Staffing and funding new innovation IS an issue, as Jim notes.
I do think the Newspaper Next report is something people should read and get a handle on. I’m just not sure most college news media outlets are “there” yet, and even when they get there, resources are going to be an issue.
on Oct 10th, 2007 at 8:22 pm
I have noticed this same trend about 5-6 years ago at the high school level. We started having advertiser problems, but the nationals actually started giving us a few bones. But about three years ago it all just dried up. Businesses totally stopped ads in our yearbook a good five years ago. We have put our newspaper on hold until we decide to either do it 100 percent digital or just let it die. Our video, yearbook and web classes have high enrollments, but the newspaper just doesn’t attract a lot of attention.

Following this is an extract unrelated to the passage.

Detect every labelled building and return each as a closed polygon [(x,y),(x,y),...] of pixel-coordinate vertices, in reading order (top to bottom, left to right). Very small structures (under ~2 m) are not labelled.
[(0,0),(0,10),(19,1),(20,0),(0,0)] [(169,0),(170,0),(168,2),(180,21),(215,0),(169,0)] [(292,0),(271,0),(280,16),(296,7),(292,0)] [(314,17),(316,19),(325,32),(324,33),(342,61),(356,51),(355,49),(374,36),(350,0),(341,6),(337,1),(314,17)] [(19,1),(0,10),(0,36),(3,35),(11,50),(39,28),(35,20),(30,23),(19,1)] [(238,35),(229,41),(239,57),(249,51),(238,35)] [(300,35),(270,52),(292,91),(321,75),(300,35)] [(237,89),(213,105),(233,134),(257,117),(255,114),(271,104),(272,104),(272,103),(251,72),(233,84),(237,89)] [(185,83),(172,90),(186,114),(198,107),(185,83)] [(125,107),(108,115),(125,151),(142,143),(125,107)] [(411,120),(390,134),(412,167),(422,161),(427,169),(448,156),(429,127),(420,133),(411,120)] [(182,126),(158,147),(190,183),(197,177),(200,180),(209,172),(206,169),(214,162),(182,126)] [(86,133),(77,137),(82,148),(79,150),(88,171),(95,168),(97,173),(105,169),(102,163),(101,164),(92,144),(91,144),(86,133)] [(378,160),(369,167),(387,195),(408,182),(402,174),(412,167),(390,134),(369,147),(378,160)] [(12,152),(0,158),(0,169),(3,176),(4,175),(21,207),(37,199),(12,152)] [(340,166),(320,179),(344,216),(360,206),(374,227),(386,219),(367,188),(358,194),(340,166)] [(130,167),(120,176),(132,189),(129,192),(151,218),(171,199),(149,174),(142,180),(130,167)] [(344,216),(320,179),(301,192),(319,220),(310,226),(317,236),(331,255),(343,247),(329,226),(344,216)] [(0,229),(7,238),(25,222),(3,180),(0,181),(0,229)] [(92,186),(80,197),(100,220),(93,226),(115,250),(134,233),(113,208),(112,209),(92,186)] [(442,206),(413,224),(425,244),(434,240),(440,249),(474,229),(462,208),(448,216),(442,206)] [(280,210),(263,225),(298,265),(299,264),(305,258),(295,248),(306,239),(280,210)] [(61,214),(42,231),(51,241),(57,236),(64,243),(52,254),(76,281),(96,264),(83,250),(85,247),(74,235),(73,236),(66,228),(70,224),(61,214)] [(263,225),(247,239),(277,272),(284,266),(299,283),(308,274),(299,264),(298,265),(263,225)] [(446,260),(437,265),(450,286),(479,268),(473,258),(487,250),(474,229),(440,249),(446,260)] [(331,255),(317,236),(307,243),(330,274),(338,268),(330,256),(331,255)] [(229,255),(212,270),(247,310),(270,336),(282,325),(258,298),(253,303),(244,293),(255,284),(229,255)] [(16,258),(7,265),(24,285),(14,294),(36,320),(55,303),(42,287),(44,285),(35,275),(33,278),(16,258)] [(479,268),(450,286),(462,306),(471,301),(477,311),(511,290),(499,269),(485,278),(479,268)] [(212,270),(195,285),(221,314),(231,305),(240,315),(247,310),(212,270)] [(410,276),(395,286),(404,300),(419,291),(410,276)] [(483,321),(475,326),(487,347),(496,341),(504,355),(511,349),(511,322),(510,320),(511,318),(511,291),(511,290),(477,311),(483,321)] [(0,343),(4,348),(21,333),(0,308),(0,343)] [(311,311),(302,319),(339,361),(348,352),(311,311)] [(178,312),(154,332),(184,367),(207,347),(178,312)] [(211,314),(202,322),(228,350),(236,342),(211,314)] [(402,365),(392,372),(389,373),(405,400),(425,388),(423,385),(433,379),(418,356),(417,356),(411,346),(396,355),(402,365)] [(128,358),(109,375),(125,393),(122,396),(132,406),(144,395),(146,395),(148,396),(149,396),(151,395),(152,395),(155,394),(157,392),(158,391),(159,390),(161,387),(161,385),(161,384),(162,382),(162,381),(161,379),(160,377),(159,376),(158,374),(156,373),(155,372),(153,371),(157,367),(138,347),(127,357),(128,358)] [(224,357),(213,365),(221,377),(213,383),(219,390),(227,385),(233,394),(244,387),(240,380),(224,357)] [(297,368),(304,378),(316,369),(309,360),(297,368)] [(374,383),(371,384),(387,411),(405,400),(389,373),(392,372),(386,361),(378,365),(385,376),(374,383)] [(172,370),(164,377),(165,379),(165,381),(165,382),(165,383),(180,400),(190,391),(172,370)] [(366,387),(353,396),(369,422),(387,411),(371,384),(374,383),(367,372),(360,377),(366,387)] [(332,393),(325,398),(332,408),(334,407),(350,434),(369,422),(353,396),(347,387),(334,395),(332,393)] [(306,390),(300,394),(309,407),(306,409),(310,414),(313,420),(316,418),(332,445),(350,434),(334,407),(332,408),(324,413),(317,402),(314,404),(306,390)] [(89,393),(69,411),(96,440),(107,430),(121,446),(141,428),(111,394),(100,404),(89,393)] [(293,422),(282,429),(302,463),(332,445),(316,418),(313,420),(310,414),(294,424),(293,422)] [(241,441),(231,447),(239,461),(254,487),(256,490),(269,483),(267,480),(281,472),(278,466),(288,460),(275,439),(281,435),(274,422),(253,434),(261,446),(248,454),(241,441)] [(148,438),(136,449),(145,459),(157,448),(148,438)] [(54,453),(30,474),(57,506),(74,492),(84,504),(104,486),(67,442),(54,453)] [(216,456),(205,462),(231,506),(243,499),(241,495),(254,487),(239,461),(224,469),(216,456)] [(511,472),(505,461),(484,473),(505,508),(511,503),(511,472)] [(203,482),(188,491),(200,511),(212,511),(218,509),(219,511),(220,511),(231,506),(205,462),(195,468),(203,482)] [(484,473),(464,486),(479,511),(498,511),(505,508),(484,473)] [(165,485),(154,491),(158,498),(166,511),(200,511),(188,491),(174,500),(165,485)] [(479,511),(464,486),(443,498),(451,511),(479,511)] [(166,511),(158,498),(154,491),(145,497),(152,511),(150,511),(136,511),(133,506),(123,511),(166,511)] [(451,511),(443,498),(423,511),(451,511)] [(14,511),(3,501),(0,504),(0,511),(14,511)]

on Oct 11th, 2007 at 12:32 pm
I agree that college papers aren’t there yet. All the better to start now. What I like about the NN framework is that it gets you thinking about how to grow and attract new readers and communities. And thinking about different business models. What else can you do for folks besides selling them an ad? As for resources, their mantra is to “fail fast, fail cheap.” Resources will only dwindle as time passes. Most papers will never have more resources to innovate than they have right now.
I can also say, as a full-time professional journalist, that reinventing everything from content to the business model is something journalists are being asked to do as part of their jobs now. So getting students to start thinking about that could be as important as teaching them how to shoot video, or do a podcast, in terms of preparing them.